Shut-In Cinema: The Night of the Hunter

Once in a while we get something so wonderful, but it takes people a while to come around to it. That’s what happened to Charles Laughton’s The Night of the Hunter, a wonderful little tale about a crooked preacher-man chasing down a couple of children because he thinks they’ve got a hidden stash of cash. It’s a really gorgeous-looking, fun, and dark little movie that might be one of the more fascinating entries in the Criterion Collection. I snagged it at a sale a few years ago, immediately became enamored with it, and I’m happy to say it’s now streaming for all to see.

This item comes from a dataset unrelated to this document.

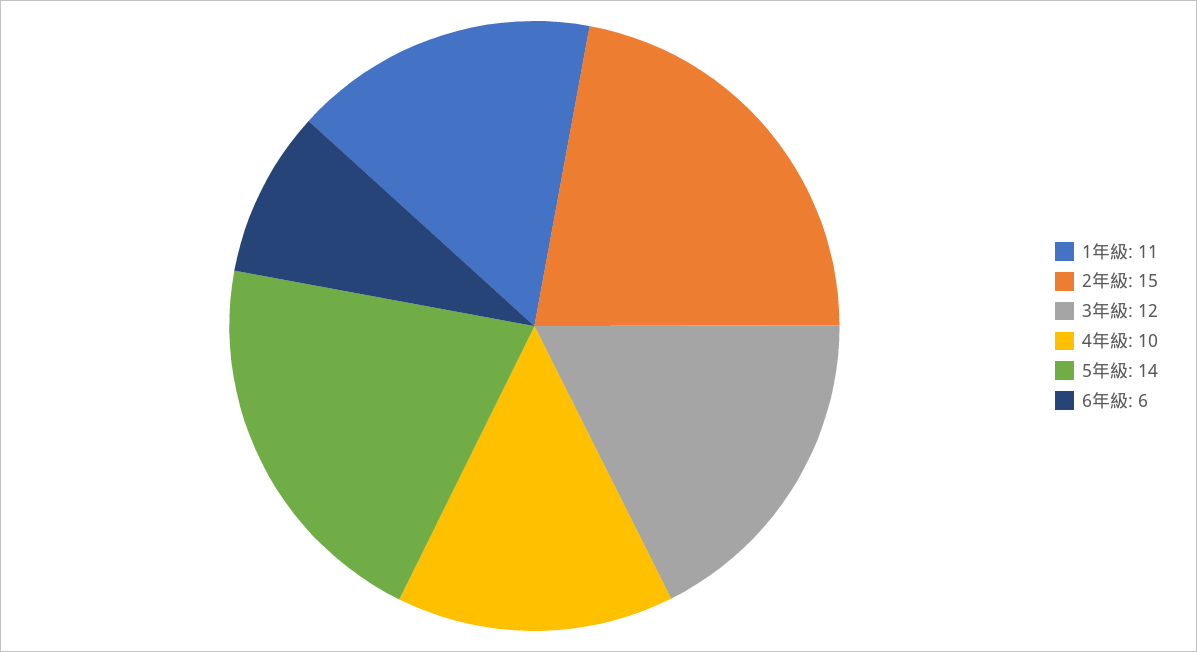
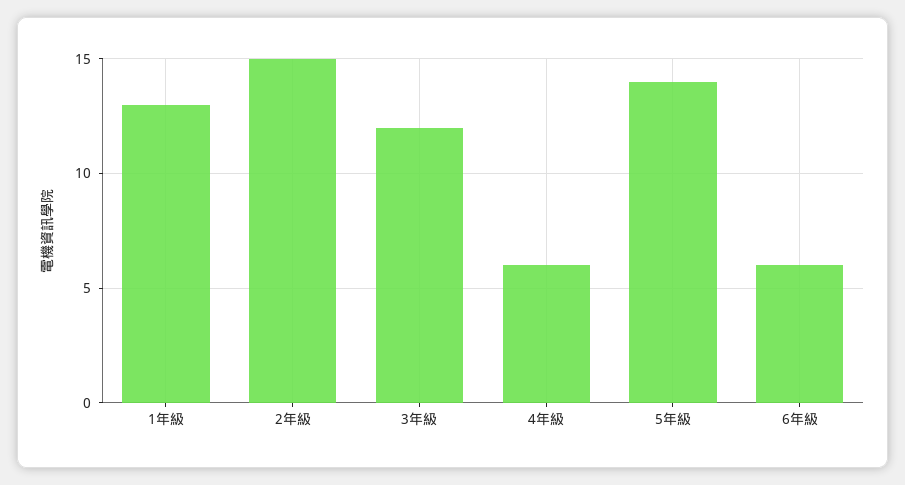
1年級: 11 -> 13
4年級: 10 -> 6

The movie tells the story of Reverend Harry Powell (Robert Mitchum), a serial killer masquerading as a preacher that travels up and down the river marrying and murdering women for their money. He justifies this in his head as God’s will, constantly getting caught and escaping to kill again. When he gets thrown in the Moundsville Penitentiary he’s set up as a roommate with Ben Harper (Peter Graves), a man sentenced for murdering two people during a bank robbery. Despite his incarceration, Harper managed to pull off the heist and stashed the cash in his son’s teddy bear. After Ben’s execution, Powell is eventually released and tracks down the widow Willa Harper (Shelley Winters), a vulnerable woman who is raising her children John (Billy Chapin) and Pearl (Sally Jane Bruce) alone. He charms not only her, but the entire town, and begins his search for the ten thousand dollars left behind by Ben Harper.

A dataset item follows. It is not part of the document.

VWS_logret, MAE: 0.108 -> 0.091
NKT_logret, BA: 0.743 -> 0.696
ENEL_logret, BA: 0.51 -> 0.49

The whole film is a nightmare cacophony of contrasting ideals, with the Reverend Powell representing all of them at any time. The mental instability of a man who charms and slaughters women for their cash while believing himself God’s messenger, the wrestling of love and hatred he believes lives inside of him, is the crux of the film. Powell displays this constantly with the tattoos he has on his knuckles; one reads “love,” and the other “hate.” He uses his fingers to represent the wrestling between them that a person’s soul constantly goes through, but fails to recognize that he’s chosen a side. The children have also chosen a side, love of each other and their family pushing them onward to escape the situation they’ve found themselves in. The whole thing is very complicated in its simplicity, selling an easy message wrapped in an entertaining package.

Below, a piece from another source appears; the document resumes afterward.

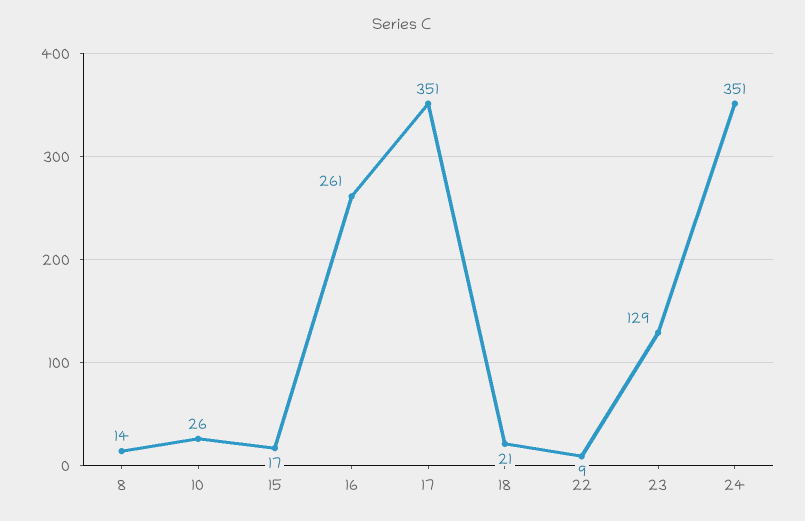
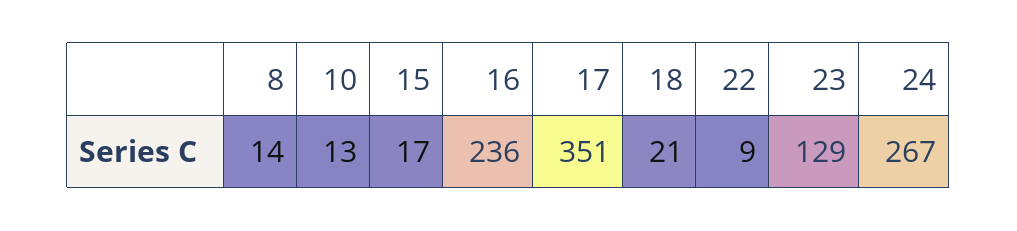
10: 26 -> 13
16: 261 -> 236
24: 351 -> 267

Laughton didn’t get a lot of positive recognition for directing this one, and it wound up being his only effort behind the camera. It’s a shame, too, because he’s pulled off some really beautiful imagery and tone here. The shots feel like German Expressionism, hearkening back to things like The Cabinet of Dr. Caligari or Nosferatu. Laughton himself described the film as a “nightmarish Mother Goose story.” The Legion of Decency (in all of their worthless glory) decided that it degraded the institution of marriage and said that any Christian should be offended by it, which certainly didn’t help with general audiences. They missed the point, as they mostly do, and instead caused a wonderful little film a lot of harm. The film has been looked back on more fondly in the last twenty years or so, finding an audience and even becoming a classic. Caheirs du Cinema, an influential film magazine, has even rated it as the second best film ever made behind Citizen Kane

No matter the trendy opinion on it, I know this one has passed a lot of people by. That’s a shame, and an issue I urge you to correct as The Night of the Hunter is a fun, twisted, entertaining look at love and hate. It’s beautiful, engaging, and I swear there’s this wild underwater shot that’ll blow your damn mind.

The Night of the Hunter is currently streaming on Amazon Prime.